**Work to complete:**
A - Using the Logan's Roadhouse bankruptcy text below, decide whether each statement agrees with it, answering yes or no and quoting the words that settle it: (i) The 10.75 percent notes were first issued as a $355 million series in late 2010. (ii) The plan proposes to pay general unsecured creditors $14 million. (iii) Logan's Roadhouse has restaurants in 23 states.
B - Answer these from the Logan's Roadhouse bankruptcy text below:
(i) On what date did the chain file for bankruptcy protection?
(ii) How many restaurants were closed before the filing?
(iii) How many franchised restaurants does the chain operate?

**Selected text:**

Steakhouse chain Logan’s Roadhouse Inc. filed for bankruptcy protection on August 8, 2016, after striking a deal with Kelso & Co. and one of its bondholders, Blackstone Group’s GSO Capital Partners LP, to swap more than $300 million in debt for control of the restaurant chain’s equity. The 10.75 percent notes were originally issued as a $355 million series in late 2010 to back a sponsor-to-sponsor sale of Logan’s Roadhouse to Kelso & Company from Bruckmann Rosser Sherrill & Co., Black Canyon Capital, Canyon Capital Advisors, and company management. Last fall, investors engaged in a private bond swap, wherein two other series of bonds were put in place. The negotiated pre-packaged bankruptcy plan and restructuring support agreement proposes to pay general unsecured creditors $350,000 if they vote in favor of the plan. Unsecured creditors are owed in excess of $14 million (plus landlord claims related to the closing of 18 restaurants prior to the bankruptcy filing). The committee representing unsecured creditors is expected to challenge the amount to be paid to unsecured creditors under the proposed plan. Logan’s Roadhouse operates 230 company-owned restaurants and 26 franchised restaurants in 23 states.

[Bounding box coordinate data]
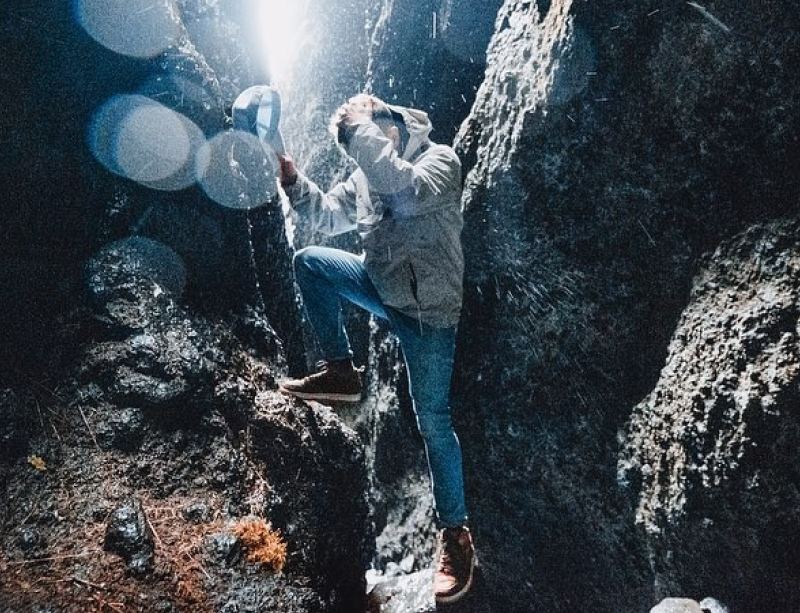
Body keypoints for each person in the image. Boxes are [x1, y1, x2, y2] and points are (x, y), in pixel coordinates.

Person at [276, 93, 475, 603]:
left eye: (360, 133)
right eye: (350, 141)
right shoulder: (367, 175)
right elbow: (324, 215)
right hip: (387, 293)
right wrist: (294, 181)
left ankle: (455, 534)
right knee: (310, 262)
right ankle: (341, 371)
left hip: (430, 314)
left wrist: (360, 125)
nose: (355, 147)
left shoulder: (440, 161)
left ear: (392, 125)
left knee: (433, 420)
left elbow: (402, 189)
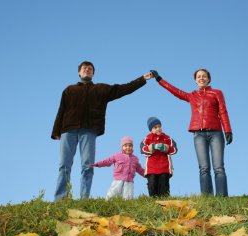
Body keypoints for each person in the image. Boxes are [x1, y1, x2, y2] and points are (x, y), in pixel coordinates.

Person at [51, 61, 152, 201]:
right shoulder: (69, 90)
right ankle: (61, 198)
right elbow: (61, 111)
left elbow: (122, 89)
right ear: (79, 72)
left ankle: (84, 198)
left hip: (89, 130)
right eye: (84, 68)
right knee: (64, 165)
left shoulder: (100, 89)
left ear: (93, 73)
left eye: (90, 69)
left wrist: (141, 80)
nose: (87, 70)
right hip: (68, 129)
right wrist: (56, 131)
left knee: (87, 165)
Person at [150, 69, 233, 197]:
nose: (201, 78)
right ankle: (207, 197)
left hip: (216, 133)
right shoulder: (192, 95)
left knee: (219, 167)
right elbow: (175, 91)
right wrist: (160, 80)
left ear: (209, 79)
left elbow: (223, 111)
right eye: (199, 77)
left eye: (204, 76)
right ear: (195, 80)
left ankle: (222, 196)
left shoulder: (217, 93)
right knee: (204, 168)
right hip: (198, 135)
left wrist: (228, 130)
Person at [140, 117, 177, 197]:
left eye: (159, 126)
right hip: (151, 168)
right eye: (155, 127)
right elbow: (143, 150)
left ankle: (164, 202)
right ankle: (153, 201)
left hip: (164, 167)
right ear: (151, 130)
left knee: (164, 186)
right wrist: (152, 147)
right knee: (152, 185)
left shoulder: (167, 138)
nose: (158, 129)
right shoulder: (147, 138)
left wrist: (166, 148)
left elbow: (175, 149)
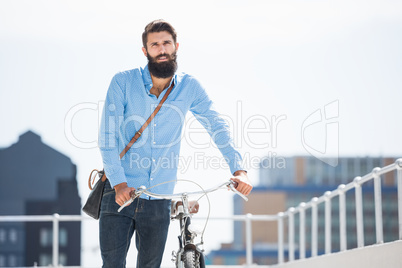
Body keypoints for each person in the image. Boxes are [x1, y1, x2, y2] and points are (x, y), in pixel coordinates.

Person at [98, 19, 253, 268]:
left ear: (176, 46)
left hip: (158, 196)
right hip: (118, 192)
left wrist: (239, 170)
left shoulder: (189, 87)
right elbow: (107, 137)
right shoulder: (123, 82)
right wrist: (119, 184)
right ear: (145, 51)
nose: (161, 49)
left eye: (166, 43)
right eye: (155, 44)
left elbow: (216, 125)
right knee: (112, 264)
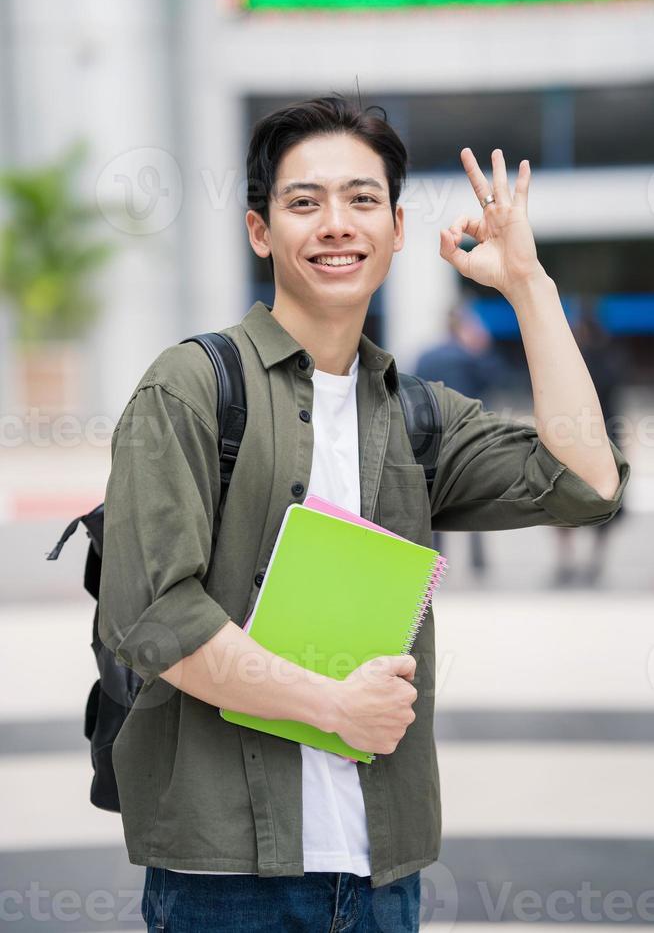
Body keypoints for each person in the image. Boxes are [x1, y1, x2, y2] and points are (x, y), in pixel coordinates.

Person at [97, 94, 629, 932]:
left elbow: (587, 481)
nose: (336, 223)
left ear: (397, 228)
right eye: (304, 202)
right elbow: (155, 612)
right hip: (226, 880)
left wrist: (529, 286)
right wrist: (331, 707)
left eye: (363, 199)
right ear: (259, 231)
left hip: (383, 875)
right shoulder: (194, 388)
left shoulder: (418, 414)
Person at [415, 304, 510, 575]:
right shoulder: (471, 356)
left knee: (435, 500)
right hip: (469, 438)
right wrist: (481, 347)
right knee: (474, 498)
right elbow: (498, 378)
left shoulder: (427, 356)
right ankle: (478, 561)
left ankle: (435, 562)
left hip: (432, 438)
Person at [551, 309, 629, 587]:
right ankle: (583, 562)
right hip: (601, 437)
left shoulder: (583, 361)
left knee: (563, 498)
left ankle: (574, 562)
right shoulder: (611, 359)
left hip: (582, 436)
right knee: (594, 500)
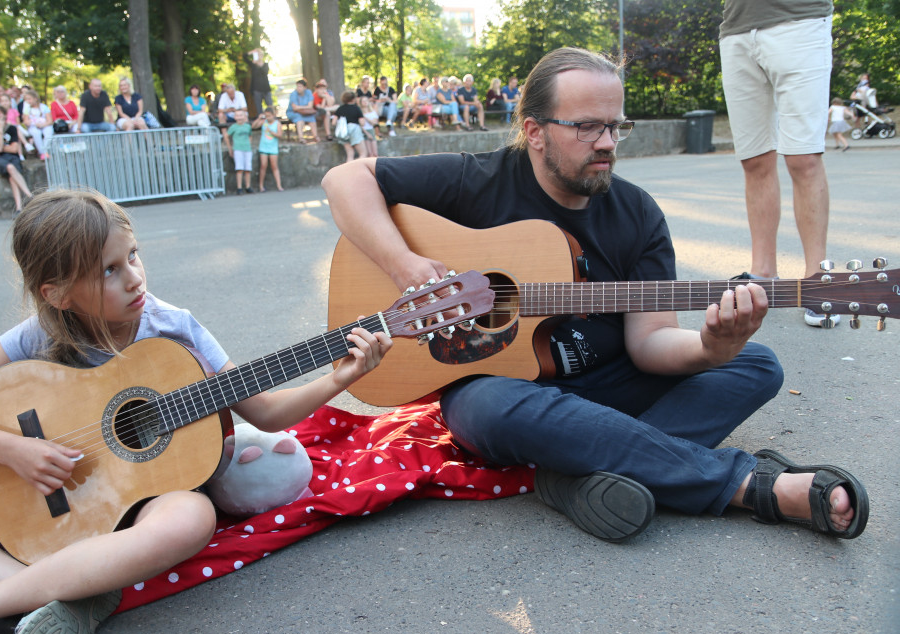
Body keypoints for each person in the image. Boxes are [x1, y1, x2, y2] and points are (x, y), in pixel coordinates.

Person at [320, 46, 868, 545]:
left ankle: (574, 474)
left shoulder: (637, 214)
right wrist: (406, 265)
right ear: (534, 131)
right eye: (585, 127)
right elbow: (345, 181)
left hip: (613, 384)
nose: (606, 143)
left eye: (614, 125)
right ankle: (751, 484)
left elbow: (650, 343)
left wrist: (711, 347)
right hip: (511, 394)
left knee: (756, 365)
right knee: (485, 405)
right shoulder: (478, 180)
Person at [0, 189, 391, 634]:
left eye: (134, 257)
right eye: (108, 271)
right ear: (55, 294)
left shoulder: (173, 328)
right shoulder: (36, 336)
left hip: (147, 503)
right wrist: (14, 450)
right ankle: (51, 589)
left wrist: (338, 378)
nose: (134, 278)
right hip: (49, 497)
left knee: (191, 520)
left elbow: (267, 412)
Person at [719, 0, 838, 328]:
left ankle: (819, 277)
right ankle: (764, 272)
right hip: (736, 27)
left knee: (804, 158)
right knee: (754, 160)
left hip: (799, 20)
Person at [0, 105, 34, 213]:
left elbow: (14, 149)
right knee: (10, 168)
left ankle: (19, 208)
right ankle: (29, 195)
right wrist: (0, 130)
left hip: (12, 157)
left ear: (4, 115)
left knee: (12, 177)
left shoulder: (12, 128)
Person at [222, 109, 254, 195]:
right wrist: (230, 148)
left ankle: (248, 186)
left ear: (244, 116)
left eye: (241, 115)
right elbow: (226, 136)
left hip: (247, 149)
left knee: (248, 169)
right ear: (235, 117)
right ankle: (239, 187)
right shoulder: (233, 127)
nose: (239, 117)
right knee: (239, 169)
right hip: (238, 149)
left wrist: (249, 144)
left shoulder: (247, 126)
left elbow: (250, 135)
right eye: (237, 115)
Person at [331, 90, 367, 162]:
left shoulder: (340, 108)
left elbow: (333, 122)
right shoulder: (356, 108)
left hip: (343, 132)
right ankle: (358, 169)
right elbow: (362, 123)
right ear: (353, 99)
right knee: (363, 153)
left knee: (350, 154)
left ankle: (349, 171)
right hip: (354, 130)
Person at [254, 107, 284, 192]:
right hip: (263, 147)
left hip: (273, 147)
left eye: (269, 116)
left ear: (273, 115)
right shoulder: (264, 122)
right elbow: (254, 126)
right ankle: (261, 186)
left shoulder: (277, 123)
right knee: (263, 166)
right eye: (266, 116)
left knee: (274, 166)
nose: (268, 117)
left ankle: (279, 185)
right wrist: (259, 118)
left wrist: (272, 132)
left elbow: (280, 135)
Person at [21, 88, 53, 160]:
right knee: (36, 133)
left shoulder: (44, 107)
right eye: (26, 99)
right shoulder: (27, 109)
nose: (28, 101)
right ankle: (42, 153)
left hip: (44, 125)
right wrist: (33, 123)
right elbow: (25, 121)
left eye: (29, 99)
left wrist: (42, 125)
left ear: (35, 98)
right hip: (33, 127)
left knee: (48, 131)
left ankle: (46, 151)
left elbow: (50, 121)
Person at [249, 48, 273, 114]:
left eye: (260, 54)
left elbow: (264, 72)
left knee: (270, 104)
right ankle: (261, 118)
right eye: (258, 55)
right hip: (256, 89)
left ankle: (272, 117)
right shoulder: (253, 65)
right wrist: (252, 52)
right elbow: (244, 57)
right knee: (258, 107)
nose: (259, 56)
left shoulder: (265, 65)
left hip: (266, 88)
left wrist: (259, 64)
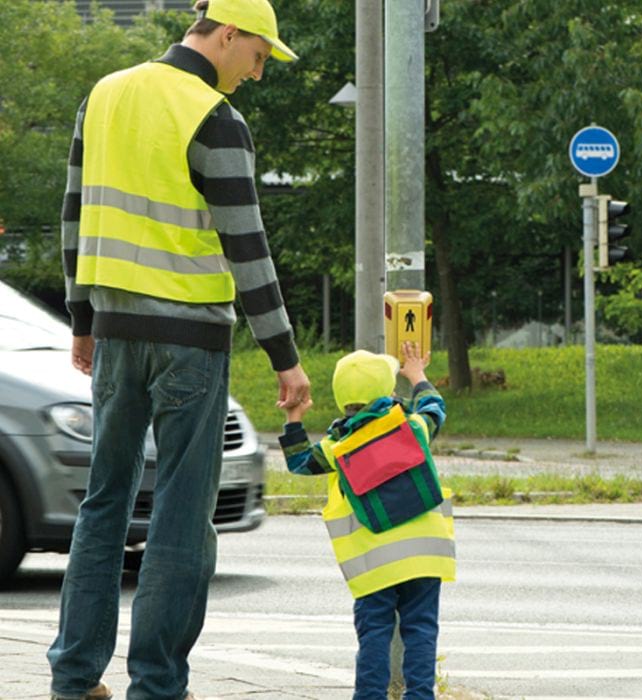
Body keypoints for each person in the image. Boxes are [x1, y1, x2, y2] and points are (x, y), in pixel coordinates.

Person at [47, 1, 310, 698]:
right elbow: (246, 248)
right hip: (189, 339)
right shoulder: (213, 116)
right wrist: (285, 357)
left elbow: (73, 214)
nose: (256, 73)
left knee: (104, 502)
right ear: (226, 34)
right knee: (182, 515)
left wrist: (82, 319)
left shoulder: (104, 94)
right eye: (257, 55)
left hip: (114, 330)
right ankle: (157, 684)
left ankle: (73, 676)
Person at [278, 341, 456, 700]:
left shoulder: (338, 448)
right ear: (388, 391)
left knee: (374, 631)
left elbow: (299, 461)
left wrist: (294, 418)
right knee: (421, 628)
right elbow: (435, 408)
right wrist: (418, 376)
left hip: (373, 564)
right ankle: (420, 696)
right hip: (425, 555)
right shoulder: (413, 429)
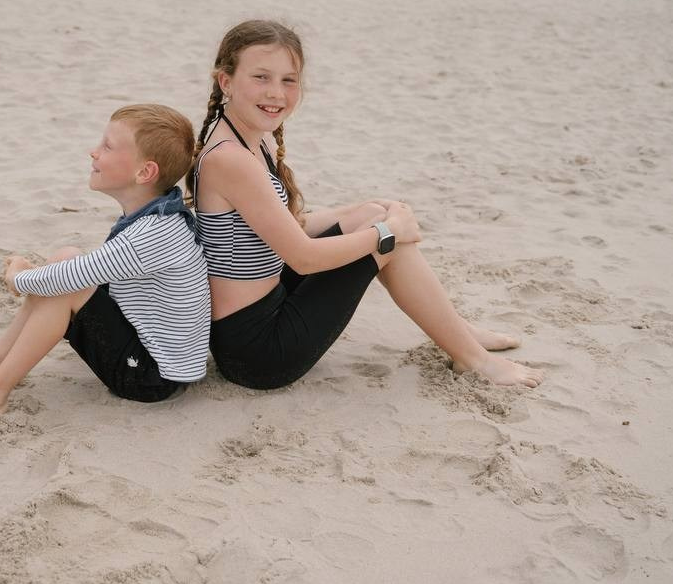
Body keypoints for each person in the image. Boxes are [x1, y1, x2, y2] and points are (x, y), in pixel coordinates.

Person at [189, 20, 542, 391]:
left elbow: (290, 224)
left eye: (288, 80)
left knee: (376, 214)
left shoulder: (246, 137)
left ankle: (457, 331)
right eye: (261, 77)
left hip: (266, 306)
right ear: (225, 81)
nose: (276, 93)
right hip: (258, 352)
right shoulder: (230, 159)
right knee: (386, 238)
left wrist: (369, 211)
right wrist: (385, 234)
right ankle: (471, 356)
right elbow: (303, 258)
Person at [0, 104, 210, 426]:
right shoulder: (156, 218)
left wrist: (18, 277)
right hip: (148, 350)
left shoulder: (154, 234)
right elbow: (81, 270)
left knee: (65, 286)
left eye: (107, 146)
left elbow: (73, 279)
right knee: (66, 256)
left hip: (152, 377)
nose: (94, 152)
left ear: (144, 173)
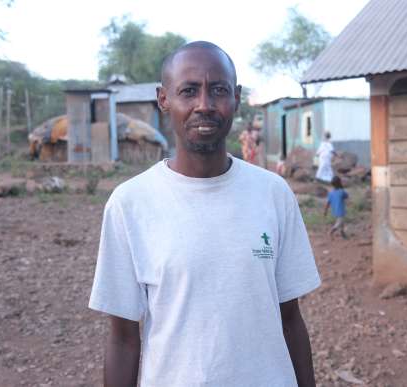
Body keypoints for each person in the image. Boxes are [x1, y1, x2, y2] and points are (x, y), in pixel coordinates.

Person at [89, 41, 321, 387]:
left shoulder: (273, 194)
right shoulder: (130, 204)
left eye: (218, 90)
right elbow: (123, 338)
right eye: (188, 91)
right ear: (163, 99)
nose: (204, 105)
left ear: (236, 98)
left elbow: (290, 319)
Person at [324, 175, 349, 240]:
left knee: (341, 223)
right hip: (340, 210)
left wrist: (325, 211)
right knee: (339, 223)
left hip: (334, 211)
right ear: (340, 183)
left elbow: (328, 203)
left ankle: (343, 235)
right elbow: (346, 196)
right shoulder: (341, 191)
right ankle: (331, 232)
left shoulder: (331, 193)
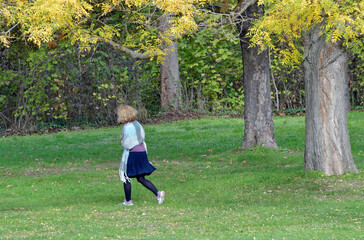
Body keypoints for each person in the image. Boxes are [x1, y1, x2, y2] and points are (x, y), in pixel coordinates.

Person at [116, 105, 165, 206]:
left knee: (125, 176)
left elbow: (128, 144)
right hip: (142, 152)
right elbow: (140, 137)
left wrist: (122, 140)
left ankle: (128, 201)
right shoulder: (137, 124)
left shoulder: (127, 127)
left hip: (133, 154)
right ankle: (158, 193)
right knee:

**Exercise answers:**
A -
(i) Yes: "The 10.75 percent notes were originally issued as a $355 million series in late 2010"
(ii) No: "proposes to pay general unsecured creditors $350,000 if they vote in favor of the plan"
(iii) Yes: "230 company-owned restaurants and 26 franchised restaurants in 23 states"

B -
(i) August 8, 2016
(ii) 18
(iii) 26